La più famosa, Is She Really Going Out With Him?, è ancora tra le più richieste in concerto e la più divertente: un po’ doo wop e un po’ pub rock, un bridge jazzato, un basso felpato che imprime il tono al pezzo rendendolo subito riconoscibile, un dialogo vocale a botta e risposta con la band, un titolo che prendeva spunto dalla celebre Leader Of The Pack delle Shangri-Las e un testo memorabile in cui il protagonista si chiede come la ragazza dei suoi sogni possa andare in giro con un tipo più sfigato di lui. Pubblicato nell’ottobre del 1978, il singolo arrivò al N° 13 delle classifiche inglesi e al N° 21 di quelle americane, sorprendendo lui in primo luogo, che si ritrovò catapultato di punto in bianco tra le “next big things” della musica inglese. Fu un successo anche nelle college radio americane, insieme agli altri 3 singoli estratti dal disco. Il 2°, Sunday Papers, uscì 1 mese dopo l’album, nel febbraio del 1979, ed è tuttora un altro momento irrinunciabile nei concerti: un tagliente, aspro reggae-rock con assolo di melodica alla giamaicana e un’accelerazione rock and roll nel finale, in cui Jackson intinge la sua penna al curaro prendendosela con la tv e i tabloid domenicali inglesi pieni di sciocchezze e di pettegolezzi sui vip, sulla scandalosa vita sessuale di vescovi e politici, su quei pazzi di punk rocker o «su qualsiasi altro stronzo»: “Non ho nulla contro la stampa/non pubblicherebbe queste notizie se non fossero vere ”, cantava con compiaciuto sarcasmo, mentre live ribadiva il concetto stracciando una copia di News Of The World o del Sun.

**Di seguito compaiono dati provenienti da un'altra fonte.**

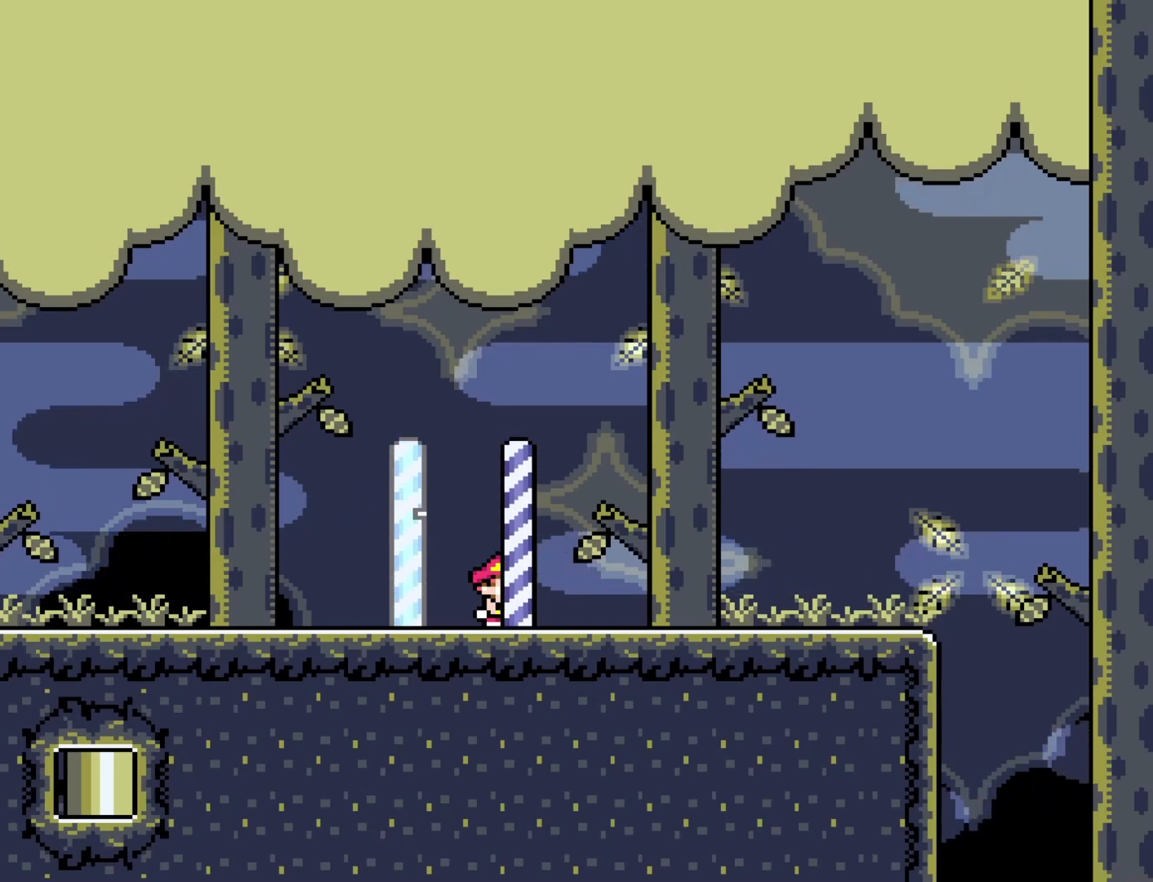
{"buttons": [], "events": []}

Un’onda giamaicana più morbida, lenta e flessuosa muove Fools In Love: una delle prime, grandi ballate romantiche e disilluse di JJ che anticipa in qualche modo ciò che verrà e in cui Jackson si riserva uno spazio al pianoforte, mentre un singulto ritmico dispari e spezzato spinge la trascinante title track: una sequenza di stop and go, di fermate e di riprese con raffinate armonizzazioni jazz e l’urgenza ritmica del post punk. Ancora più evidente, quest’ultima, nel parossistico scioglilingua a 100 all’ora di Got The Time: uno sparo di rivoltella, un colpo di frusta, lo scatto di un coltello, una frenetica e ansiogena riflessione sul tempo che fugge e non ti lascia respiro (tanto da convincere una band metal come gli Anthrax a farne una cover nel 1990).

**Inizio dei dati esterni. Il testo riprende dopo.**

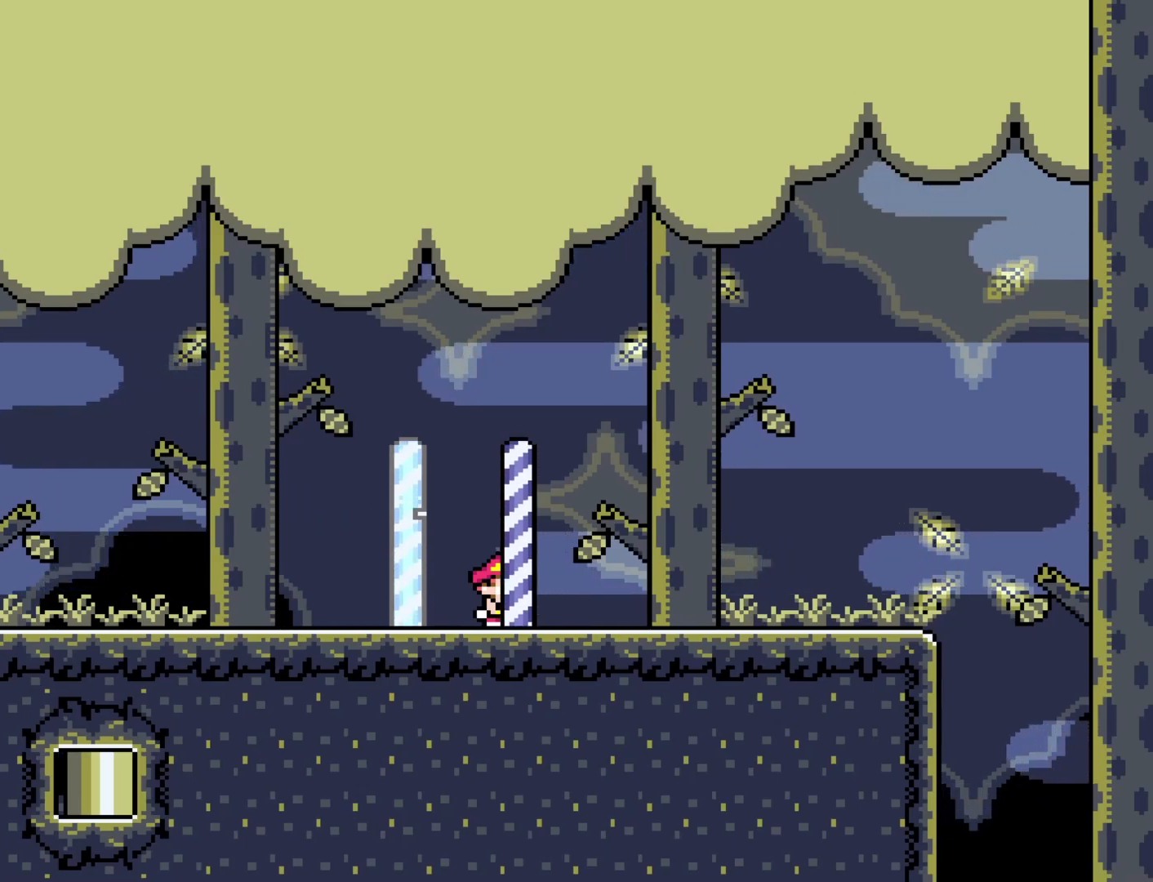
{"buttons": [], "events": []}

Ipercritico anche con se stesso, Jackson oggi si vergogna di pezzi innocenti come Pretty Girls, ma è troppo ingeneroso: anche il resto dei 36 minuti e ½ di Look Sharp!, intensi e concentrati, regge il colpo, con la disincantata aria sbarazzina di Happy Loving Couples; il groove e il pamphlet anti consumista di (Do The) Instant Mash; il dinamico pub rock con coretti Sixties di Baby Stick Around e il rock and roll incazzato e stridente di Throw It Away: i tasti del piano martellati alla maniera di Jerry Lee Lewis, un’invettiva contro i ricchi che diventano sempre più ricchi e contro il Grande Fratello che ficca il naso nel nostro privato.

9 mesi dopo, con I’m The Man, Joe Jackson confezionerà un 2° abito su misura tagliato dalla stessa stoffa, ma di lì in poi cambierà definitivamente direzione (tornando sul luogo del delitto soltanto nel 2003 con la reunion della band originale per l’album Volume 4 e il tour successivo) iniziando a nuotare contro corrente: anche per questo, quei 2 primi album (e Look Sharp! più di tutti) restano un unicum, insostituibili figli di un tempo e di un luogo dal mood sovraeccitato, piccole meraviglie di scheletrica bellezza.